Officials didn’t see any evidence of a coyote or any other four-legged predator, but they did see 16 bald eagles on the island.
“Bald eagles are known to significantly startle and disperse nesting colonies,” Echols said. “We don’t know if that magnitude of bald eagles could have done this.”
Eagles may not be responsible
Bald eagles have been blamed for decimating Caspian tern and cormorant colonies on the island in the past. But Dan Roby, a researcher with Oregon State University who has studied the tern and cormorant colonies for decades, said he doesn’t think eagles could have flushed so many cormorants off their nests.
“I’m pretty confident that’s not what caused the cormorants to abandon the colony,” he said. “We’ve seen that number of eagles out there before. We’ve seen them killing cormorants on their nests, and it doesn’t cause that kind of abandonment.”
Roby said researchers on his team did an aerial survey of the island on Tuesday and saw a large group of cormorants on another part of the island. But the nesting area was completely abandoned.
“There were absolutely no cormorants anywhere in the colony,” he said. “It’s a real mystery for us. It actually amazes me that any kind of disturbance — even people going on the island if that’s what happened — could cause all the birds to leave their nests with eggs and then gather on the shoreline as if they were afraid to go back to their nests. It’s certainly unprecedented in all the years we were out there working on that cormorant colony.”
Echols said about 4,000 birds have returned to the island, but not the nesting area. A team of biologists is investigating what caused the birds to flee their nests.
Federal agents have been shooting cormorants in the area and oiling cormorant eggs on the island as part of a long-term plan to shrink the cormorant colony and reduce how many threatened and endangered salmon the birds are eating. They reported killing 209 cormorants between May 12 and Wednesday.

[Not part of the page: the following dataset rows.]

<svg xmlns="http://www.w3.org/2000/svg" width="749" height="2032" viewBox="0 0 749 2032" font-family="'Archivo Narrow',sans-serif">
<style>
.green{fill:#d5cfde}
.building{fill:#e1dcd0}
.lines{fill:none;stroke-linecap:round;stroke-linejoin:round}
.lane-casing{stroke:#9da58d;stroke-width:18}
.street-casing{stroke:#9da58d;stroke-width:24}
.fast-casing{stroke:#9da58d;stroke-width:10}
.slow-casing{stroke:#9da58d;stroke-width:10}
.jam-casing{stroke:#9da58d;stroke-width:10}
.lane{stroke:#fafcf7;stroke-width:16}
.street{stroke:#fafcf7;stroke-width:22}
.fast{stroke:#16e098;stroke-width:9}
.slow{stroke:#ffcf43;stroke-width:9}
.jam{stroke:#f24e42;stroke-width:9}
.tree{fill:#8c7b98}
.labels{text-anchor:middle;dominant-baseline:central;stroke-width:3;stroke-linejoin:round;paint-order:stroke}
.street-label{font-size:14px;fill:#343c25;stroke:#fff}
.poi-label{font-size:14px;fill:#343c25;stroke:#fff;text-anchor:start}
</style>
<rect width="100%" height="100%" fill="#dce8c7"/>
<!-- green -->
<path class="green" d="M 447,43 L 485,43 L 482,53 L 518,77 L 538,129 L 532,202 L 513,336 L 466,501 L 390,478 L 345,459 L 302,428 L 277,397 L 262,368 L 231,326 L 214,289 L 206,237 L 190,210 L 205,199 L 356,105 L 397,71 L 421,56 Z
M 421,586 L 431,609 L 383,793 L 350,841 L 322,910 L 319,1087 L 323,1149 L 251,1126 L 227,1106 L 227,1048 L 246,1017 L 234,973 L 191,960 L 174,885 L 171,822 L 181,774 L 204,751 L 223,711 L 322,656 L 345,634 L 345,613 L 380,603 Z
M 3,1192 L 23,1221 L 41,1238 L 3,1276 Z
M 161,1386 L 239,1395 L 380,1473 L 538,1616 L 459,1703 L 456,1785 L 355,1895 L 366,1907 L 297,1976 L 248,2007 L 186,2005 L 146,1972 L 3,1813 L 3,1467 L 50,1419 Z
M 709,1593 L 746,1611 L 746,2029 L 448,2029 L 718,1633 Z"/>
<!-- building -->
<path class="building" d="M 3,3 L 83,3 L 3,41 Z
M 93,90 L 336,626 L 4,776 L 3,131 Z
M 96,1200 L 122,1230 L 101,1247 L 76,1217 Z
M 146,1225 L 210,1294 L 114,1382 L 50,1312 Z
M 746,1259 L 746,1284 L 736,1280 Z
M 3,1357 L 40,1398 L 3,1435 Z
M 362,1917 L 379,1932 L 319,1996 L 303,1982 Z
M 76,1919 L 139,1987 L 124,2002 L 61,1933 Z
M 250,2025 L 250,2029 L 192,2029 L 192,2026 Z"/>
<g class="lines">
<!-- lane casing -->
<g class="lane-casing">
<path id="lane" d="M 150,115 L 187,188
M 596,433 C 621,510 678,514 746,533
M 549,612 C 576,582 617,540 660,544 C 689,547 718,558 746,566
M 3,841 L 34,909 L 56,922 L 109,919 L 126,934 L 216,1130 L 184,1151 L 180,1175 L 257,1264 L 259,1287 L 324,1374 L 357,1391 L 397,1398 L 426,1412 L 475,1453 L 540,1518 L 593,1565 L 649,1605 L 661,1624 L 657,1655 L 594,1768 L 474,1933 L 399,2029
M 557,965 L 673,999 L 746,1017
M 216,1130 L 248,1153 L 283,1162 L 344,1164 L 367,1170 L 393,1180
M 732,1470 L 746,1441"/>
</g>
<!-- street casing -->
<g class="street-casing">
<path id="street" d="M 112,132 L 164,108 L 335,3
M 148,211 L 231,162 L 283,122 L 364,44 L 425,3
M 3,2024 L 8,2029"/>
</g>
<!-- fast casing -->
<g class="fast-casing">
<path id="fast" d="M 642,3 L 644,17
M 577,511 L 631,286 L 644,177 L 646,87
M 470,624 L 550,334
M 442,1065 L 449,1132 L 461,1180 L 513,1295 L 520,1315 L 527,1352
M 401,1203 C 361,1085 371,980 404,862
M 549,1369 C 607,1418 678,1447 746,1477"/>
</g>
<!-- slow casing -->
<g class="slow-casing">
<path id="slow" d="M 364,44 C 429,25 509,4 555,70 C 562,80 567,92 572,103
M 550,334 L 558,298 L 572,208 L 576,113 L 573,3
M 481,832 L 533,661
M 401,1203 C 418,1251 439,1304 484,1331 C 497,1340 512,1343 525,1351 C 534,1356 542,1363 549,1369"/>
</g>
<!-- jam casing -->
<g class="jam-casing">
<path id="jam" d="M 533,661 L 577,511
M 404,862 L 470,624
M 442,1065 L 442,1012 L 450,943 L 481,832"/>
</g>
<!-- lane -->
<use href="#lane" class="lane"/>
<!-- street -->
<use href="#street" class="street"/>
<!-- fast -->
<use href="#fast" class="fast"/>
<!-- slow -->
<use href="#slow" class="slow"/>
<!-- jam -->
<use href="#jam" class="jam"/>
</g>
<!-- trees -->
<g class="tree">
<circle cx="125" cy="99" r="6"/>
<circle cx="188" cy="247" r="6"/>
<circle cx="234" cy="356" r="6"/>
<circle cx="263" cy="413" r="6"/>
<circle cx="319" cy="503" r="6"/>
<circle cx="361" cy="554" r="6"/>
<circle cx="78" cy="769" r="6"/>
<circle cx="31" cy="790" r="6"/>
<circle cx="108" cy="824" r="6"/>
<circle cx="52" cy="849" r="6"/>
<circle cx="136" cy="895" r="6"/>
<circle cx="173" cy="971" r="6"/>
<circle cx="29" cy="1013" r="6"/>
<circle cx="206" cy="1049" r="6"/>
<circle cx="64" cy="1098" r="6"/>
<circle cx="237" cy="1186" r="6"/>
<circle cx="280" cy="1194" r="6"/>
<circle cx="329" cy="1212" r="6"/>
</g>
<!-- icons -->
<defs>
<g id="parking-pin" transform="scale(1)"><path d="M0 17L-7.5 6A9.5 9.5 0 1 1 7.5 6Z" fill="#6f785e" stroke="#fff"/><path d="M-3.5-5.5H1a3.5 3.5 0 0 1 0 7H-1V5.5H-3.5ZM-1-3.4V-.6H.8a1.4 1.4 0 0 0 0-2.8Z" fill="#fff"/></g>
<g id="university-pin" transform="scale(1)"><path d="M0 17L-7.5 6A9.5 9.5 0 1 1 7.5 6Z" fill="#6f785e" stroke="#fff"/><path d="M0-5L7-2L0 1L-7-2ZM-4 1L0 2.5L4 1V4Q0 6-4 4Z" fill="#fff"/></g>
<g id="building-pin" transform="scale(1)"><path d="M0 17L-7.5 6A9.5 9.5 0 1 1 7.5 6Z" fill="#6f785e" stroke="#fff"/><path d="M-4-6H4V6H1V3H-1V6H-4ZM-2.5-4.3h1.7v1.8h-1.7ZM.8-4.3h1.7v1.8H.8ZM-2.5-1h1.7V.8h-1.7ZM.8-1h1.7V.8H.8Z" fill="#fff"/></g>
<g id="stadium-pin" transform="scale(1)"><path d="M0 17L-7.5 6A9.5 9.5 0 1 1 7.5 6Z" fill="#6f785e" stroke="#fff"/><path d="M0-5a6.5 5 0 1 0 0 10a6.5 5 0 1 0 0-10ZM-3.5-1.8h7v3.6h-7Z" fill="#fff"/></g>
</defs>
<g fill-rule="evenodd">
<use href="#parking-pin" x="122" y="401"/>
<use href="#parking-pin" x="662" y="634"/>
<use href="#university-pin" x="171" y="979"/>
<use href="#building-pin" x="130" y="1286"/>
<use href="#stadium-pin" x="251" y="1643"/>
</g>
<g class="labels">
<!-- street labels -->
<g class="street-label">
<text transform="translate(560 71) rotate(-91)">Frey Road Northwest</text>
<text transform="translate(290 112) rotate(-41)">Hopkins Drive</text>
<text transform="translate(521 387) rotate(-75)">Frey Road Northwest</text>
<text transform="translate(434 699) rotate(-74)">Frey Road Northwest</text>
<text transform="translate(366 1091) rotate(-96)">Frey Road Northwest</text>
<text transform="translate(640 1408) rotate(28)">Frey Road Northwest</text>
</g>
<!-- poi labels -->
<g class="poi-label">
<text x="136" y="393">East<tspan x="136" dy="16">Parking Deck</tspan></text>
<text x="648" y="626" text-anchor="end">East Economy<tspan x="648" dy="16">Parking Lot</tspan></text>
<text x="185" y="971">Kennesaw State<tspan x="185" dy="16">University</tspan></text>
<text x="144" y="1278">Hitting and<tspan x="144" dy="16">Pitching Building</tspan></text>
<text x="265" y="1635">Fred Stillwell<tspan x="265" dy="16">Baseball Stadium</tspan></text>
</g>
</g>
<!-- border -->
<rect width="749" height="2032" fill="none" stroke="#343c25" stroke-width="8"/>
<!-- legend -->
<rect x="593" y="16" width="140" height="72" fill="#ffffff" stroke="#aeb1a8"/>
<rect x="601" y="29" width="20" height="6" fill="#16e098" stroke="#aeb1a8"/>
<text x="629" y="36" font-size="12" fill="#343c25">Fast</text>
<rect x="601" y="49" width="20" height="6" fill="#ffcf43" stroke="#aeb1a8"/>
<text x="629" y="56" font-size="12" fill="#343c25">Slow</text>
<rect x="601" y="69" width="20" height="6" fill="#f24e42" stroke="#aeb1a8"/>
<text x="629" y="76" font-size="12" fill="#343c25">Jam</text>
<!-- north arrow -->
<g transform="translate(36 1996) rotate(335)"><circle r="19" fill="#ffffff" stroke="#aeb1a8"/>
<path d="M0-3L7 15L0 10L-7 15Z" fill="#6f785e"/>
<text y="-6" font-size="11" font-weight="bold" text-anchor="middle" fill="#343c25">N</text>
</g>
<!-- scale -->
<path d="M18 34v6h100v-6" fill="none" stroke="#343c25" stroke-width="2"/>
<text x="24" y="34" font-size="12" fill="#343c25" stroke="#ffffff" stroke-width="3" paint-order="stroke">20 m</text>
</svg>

Officials haven’t attributed the disturbance of the cormorant colony to any shooting or egg oiling activity. Echols said the last time the agents were oiling eggs on the island was May 11. Agents were on the water shooting cormorants on May 16, she said, but they have now stopped all culling activities because the number of cormorants in the colony has dropped below the level where they’re required to stop.

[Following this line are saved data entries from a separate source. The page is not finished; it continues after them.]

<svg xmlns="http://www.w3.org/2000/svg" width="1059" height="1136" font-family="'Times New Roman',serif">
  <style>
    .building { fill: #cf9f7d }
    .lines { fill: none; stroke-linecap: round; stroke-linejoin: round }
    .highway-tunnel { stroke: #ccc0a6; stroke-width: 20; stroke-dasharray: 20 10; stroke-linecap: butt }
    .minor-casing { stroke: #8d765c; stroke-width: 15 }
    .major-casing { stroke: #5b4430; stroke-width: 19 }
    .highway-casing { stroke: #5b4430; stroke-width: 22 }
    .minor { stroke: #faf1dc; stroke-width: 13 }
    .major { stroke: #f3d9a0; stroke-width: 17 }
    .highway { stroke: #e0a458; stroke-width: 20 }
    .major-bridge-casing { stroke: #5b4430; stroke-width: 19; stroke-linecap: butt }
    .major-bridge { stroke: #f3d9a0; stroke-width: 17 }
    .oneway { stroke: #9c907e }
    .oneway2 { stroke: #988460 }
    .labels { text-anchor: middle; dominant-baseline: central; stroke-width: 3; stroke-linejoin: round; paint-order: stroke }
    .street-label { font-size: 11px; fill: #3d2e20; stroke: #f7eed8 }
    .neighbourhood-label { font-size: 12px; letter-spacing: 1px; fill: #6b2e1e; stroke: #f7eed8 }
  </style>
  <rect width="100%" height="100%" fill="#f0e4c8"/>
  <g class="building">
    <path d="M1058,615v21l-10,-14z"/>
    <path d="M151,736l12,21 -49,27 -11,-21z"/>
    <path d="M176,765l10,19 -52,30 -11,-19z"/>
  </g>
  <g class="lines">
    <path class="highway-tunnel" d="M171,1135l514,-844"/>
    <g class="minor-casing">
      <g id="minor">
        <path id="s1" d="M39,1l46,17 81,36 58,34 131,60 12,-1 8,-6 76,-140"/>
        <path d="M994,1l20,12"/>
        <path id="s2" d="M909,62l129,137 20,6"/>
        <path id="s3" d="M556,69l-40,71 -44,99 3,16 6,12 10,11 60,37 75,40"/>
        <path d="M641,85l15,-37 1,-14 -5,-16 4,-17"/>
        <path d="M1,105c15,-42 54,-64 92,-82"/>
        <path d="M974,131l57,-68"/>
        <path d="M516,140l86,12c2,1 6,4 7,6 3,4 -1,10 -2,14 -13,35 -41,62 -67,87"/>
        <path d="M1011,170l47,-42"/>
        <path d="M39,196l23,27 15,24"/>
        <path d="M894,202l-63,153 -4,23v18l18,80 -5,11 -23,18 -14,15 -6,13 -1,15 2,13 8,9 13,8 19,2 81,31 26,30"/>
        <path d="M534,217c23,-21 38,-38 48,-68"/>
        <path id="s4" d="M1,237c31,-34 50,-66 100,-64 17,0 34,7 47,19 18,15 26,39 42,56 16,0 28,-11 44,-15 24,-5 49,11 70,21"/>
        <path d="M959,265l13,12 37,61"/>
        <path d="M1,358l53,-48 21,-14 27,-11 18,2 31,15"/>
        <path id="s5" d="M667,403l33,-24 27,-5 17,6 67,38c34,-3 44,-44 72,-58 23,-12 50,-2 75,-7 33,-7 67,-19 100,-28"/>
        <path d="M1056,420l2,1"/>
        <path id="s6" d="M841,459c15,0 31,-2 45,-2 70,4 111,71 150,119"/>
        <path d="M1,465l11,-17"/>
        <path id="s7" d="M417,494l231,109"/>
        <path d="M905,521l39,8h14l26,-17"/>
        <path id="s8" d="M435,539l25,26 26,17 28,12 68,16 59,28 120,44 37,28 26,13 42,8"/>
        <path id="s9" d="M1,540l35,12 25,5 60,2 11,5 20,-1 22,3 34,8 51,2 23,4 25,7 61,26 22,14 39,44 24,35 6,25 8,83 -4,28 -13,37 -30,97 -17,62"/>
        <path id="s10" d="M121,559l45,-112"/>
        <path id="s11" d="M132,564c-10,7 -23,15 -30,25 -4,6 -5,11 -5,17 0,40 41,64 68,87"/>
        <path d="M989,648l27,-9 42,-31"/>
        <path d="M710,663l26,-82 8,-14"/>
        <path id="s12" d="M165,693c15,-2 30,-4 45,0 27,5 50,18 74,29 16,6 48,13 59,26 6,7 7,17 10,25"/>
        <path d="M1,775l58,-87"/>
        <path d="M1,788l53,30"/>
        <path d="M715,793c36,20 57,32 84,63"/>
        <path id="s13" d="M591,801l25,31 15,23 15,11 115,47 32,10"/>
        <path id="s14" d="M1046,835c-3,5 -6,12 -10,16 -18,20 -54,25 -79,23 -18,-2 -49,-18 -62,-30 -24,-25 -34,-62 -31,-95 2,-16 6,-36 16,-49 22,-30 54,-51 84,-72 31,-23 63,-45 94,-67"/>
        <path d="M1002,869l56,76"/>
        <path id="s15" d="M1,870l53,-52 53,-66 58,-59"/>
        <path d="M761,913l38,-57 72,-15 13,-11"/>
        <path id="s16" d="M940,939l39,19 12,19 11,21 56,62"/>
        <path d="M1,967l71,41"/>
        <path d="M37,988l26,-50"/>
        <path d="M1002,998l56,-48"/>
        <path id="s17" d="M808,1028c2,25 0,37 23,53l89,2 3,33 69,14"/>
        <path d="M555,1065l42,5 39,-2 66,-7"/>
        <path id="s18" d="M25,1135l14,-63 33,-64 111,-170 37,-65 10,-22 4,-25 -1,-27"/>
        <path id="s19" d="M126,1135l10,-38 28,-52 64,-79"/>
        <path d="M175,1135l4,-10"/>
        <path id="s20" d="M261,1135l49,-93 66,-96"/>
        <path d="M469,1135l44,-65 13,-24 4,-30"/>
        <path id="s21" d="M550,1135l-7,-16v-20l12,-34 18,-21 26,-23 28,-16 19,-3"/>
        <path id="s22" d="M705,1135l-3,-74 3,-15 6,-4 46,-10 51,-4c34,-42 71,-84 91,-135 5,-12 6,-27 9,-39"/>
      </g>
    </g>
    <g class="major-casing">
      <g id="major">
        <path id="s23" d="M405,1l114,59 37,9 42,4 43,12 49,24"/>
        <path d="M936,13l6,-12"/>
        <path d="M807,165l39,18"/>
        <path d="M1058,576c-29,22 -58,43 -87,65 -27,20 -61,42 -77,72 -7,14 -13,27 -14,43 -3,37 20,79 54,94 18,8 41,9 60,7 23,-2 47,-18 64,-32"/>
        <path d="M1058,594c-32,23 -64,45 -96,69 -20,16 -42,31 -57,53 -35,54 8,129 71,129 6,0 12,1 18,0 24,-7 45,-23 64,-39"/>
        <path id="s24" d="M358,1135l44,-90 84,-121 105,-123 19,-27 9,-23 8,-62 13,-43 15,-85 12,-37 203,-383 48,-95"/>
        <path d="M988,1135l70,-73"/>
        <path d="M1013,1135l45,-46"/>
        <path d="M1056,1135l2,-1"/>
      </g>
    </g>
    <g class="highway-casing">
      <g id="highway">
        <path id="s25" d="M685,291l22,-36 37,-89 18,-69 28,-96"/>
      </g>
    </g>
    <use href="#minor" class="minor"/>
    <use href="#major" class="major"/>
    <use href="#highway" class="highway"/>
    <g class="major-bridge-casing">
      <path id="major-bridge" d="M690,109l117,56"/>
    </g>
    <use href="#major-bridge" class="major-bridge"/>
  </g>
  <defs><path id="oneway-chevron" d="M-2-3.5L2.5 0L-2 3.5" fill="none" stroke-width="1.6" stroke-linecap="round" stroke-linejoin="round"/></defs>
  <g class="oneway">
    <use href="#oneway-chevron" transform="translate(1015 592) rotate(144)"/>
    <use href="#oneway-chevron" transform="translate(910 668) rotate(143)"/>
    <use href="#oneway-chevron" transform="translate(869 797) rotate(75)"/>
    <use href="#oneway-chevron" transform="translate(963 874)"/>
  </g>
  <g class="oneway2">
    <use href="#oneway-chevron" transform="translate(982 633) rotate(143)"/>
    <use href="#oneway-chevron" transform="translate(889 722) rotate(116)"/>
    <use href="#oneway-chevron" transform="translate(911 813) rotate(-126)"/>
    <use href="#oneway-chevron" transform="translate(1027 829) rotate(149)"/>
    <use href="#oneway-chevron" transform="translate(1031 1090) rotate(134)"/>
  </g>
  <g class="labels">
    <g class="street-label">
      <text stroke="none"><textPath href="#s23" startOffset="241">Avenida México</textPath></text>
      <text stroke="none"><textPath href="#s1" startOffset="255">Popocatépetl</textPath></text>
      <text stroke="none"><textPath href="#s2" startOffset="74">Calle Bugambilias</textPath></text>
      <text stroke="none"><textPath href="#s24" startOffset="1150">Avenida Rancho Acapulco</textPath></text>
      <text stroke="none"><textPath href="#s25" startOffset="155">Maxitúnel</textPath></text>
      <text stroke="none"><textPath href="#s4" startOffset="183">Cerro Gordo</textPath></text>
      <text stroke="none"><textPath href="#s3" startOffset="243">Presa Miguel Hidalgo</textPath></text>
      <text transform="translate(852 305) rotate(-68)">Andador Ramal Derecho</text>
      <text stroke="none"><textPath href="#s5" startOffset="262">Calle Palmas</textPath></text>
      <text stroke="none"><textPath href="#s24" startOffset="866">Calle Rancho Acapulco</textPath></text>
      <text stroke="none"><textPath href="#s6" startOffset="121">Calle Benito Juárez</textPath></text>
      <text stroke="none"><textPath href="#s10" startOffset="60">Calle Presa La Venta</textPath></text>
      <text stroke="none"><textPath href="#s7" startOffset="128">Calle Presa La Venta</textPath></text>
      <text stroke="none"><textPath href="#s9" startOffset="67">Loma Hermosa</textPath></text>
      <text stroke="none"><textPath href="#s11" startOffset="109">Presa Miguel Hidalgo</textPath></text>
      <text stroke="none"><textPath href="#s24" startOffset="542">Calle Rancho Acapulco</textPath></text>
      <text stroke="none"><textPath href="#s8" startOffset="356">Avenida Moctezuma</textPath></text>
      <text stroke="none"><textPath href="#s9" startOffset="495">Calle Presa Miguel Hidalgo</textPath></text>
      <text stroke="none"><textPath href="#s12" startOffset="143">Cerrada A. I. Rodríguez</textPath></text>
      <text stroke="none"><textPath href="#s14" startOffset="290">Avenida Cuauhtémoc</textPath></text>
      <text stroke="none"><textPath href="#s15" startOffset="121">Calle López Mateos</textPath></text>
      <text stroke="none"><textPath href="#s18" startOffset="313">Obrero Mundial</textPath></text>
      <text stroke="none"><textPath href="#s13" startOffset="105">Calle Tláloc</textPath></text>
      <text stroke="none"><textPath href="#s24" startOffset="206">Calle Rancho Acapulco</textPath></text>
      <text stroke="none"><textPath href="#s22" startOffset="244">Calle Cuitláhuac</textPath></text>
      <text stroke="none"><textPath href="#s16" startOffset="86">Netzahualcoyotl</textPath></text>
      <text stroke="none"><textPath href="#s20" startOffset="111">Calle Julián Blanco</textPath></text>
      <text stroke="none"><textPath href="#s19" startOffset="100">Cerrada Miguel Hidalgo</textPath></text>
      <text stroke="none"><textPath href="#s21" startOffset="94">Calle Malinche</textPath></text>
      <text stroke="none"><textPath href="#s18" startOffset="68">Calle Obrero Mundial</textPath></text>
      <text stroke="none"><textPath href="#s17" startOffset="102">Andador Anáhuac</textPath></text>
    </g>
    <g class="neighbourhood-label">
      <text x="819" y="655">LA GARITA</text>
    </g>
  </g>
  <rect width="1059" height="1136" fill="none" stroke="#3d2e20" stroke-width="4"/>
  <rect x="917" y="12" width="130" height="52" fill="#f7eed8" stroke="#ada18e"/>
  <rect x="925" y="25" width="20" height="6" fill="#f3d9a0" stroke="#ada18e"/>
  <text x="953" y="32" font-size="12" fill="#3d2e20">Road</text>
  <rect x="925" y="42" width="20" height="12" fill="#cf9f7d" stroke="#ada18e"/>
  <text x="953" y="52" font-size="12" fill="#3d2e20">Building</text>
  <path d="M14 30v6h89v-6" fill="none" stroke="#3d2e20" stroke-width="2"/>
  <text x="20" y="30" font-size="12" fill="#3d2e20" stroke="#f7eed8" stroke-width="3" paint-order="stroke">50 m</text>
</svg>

Bob Sallinger with the Portland Audubon Society has been a vocal critic of the Corps’ cormorant management plan. He said colony failure has been one of his chief concerns as federal agencies shrink the size of the cormorant population.
“When you do that, you make a population extremely vulnerable,” he said. “Regardless of whether this abandonment was caused by eagles or their own activities, the fact is they’ve gone in there and deliberately decimated the population. Federal agencies have deliberately put the western population of cormorants at direct risk, and it needs to stop.”
Echols said federal officials are monitoring the Columbia River estuary to see where all the cormorants have gone.
Roby said it’s still early enough in their breeding season that the birds could still return to their nests and lay more eggs to avoid complete colony failure for the year.